3 Responses to All The Plagues Of Hell – Snippet 15

  1. Douglas Lampert says:

    My understanding is that a little alcohol in contaminated water is effectively worthless, very little is killed by concentrations that low, breeding rates may be reduced, but that doesn’t really help with what’s already there. The change in PH might help, but I’d hate to bet on it.

    So I’m not sure I buy Francisco having noticed such a benefit.

    The thing that matters is that watered wine is usually mixed with heated water, and the heat kills whatever it is that’s dangerous. I’m not sure when the idea that heating water by itself was sufficient may have come in, but in terms of disease prevention: Beer, mixed wine, and Tea were all just ways to get people to heat their water prior to drinking it.

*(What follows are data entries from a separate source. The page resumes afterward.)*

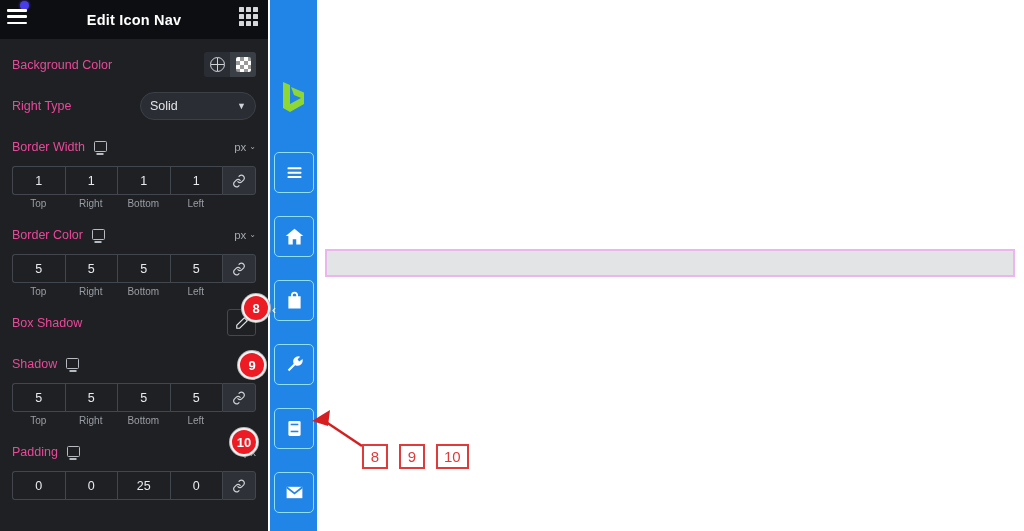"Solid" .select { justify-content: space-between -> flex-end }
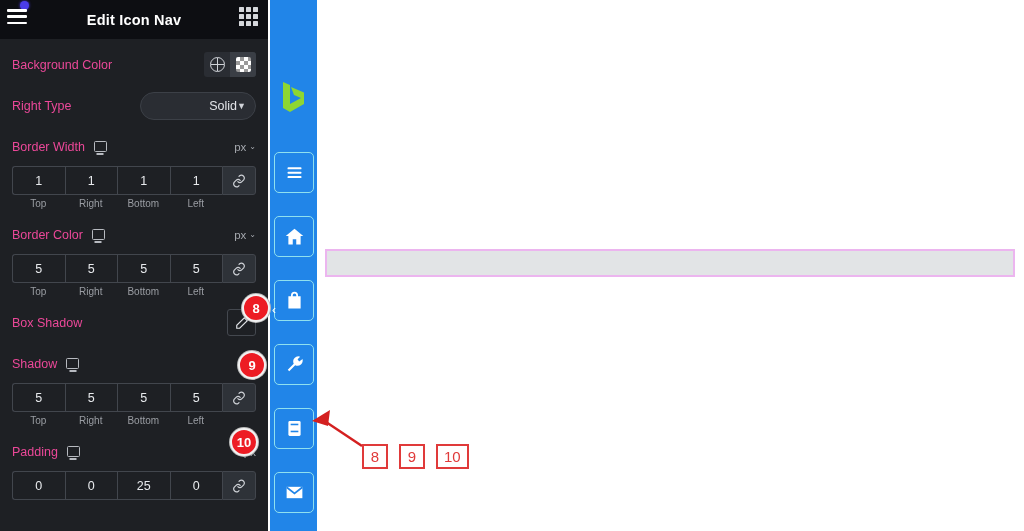"Top" .dims-labels { margin-top: 3px -> 19px }
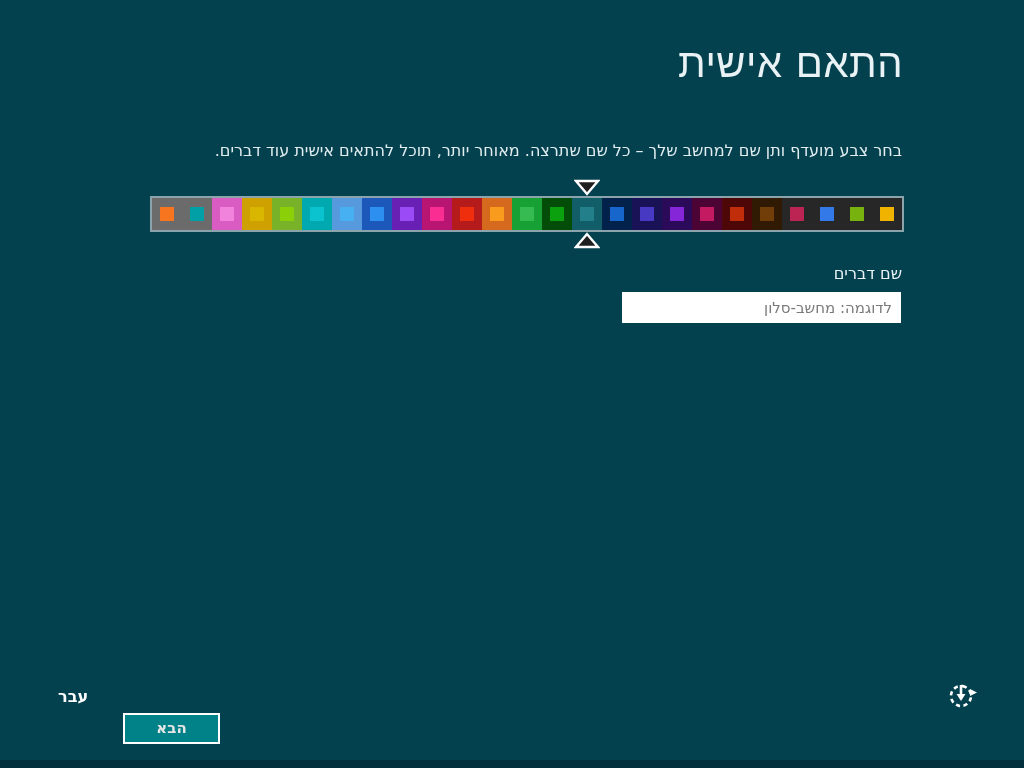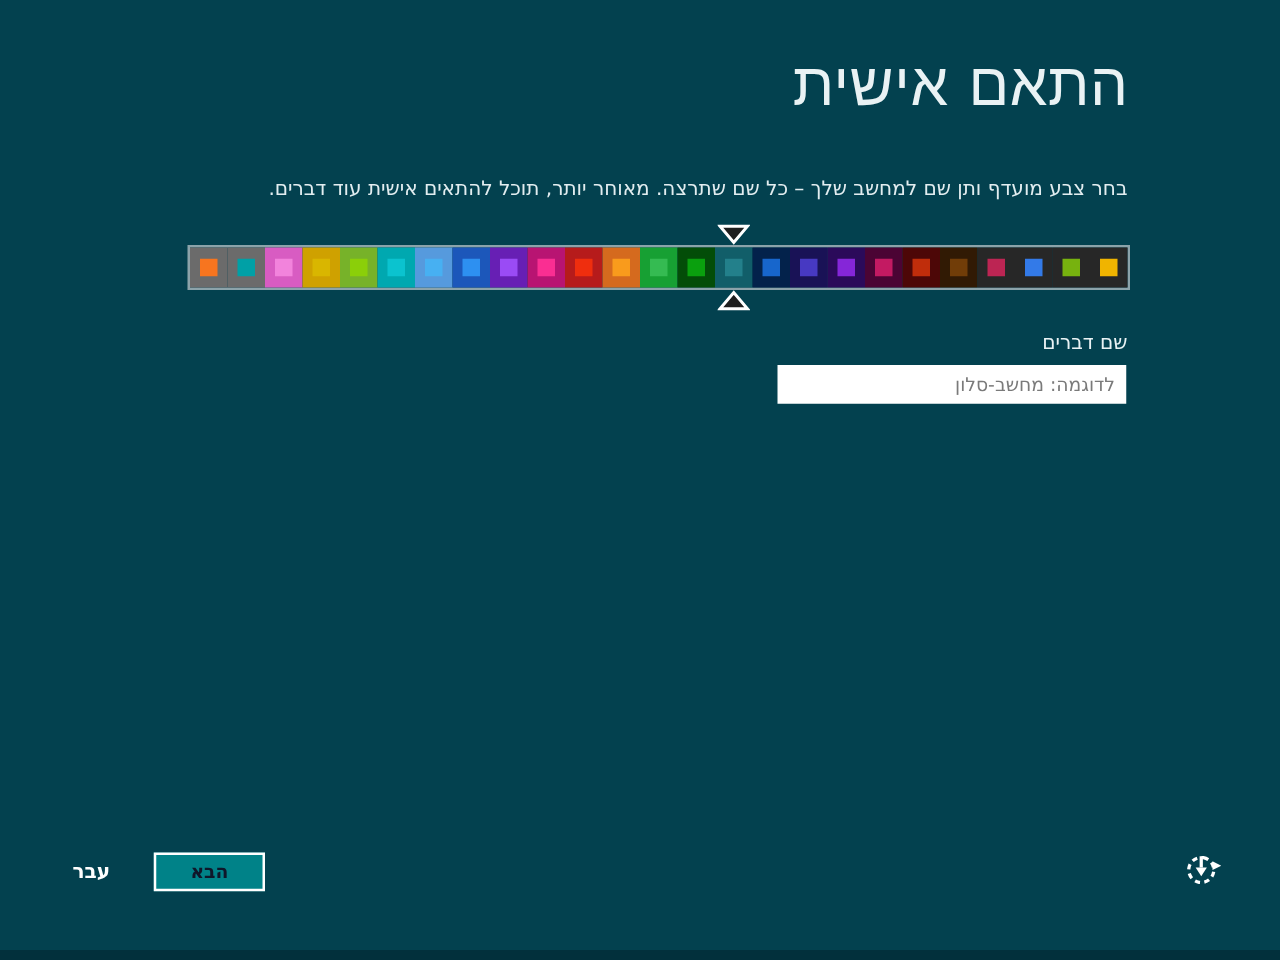"התאם אישית" .title { font-size: 48px -> 40px }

    IIRC the 1632 series already had a discussion of the fact that small beer was safer specifically because the mash was heated, rather than because of the alcohol content.

  2. Mario says:

    It should really be spelled Enrico d’Este not Enrico Dell’este, certainly not Enrico Dell-este

  3. Geoffrey Nichols says:

    ” Enrico Dell-este–his habit of … not employing mercenaries”
    I don’t believe this is true as he certainly employed mercenaries in Shadow of the Lion. See the last section of chapter 73, “Enough to hire all the condottieri we’ll need.”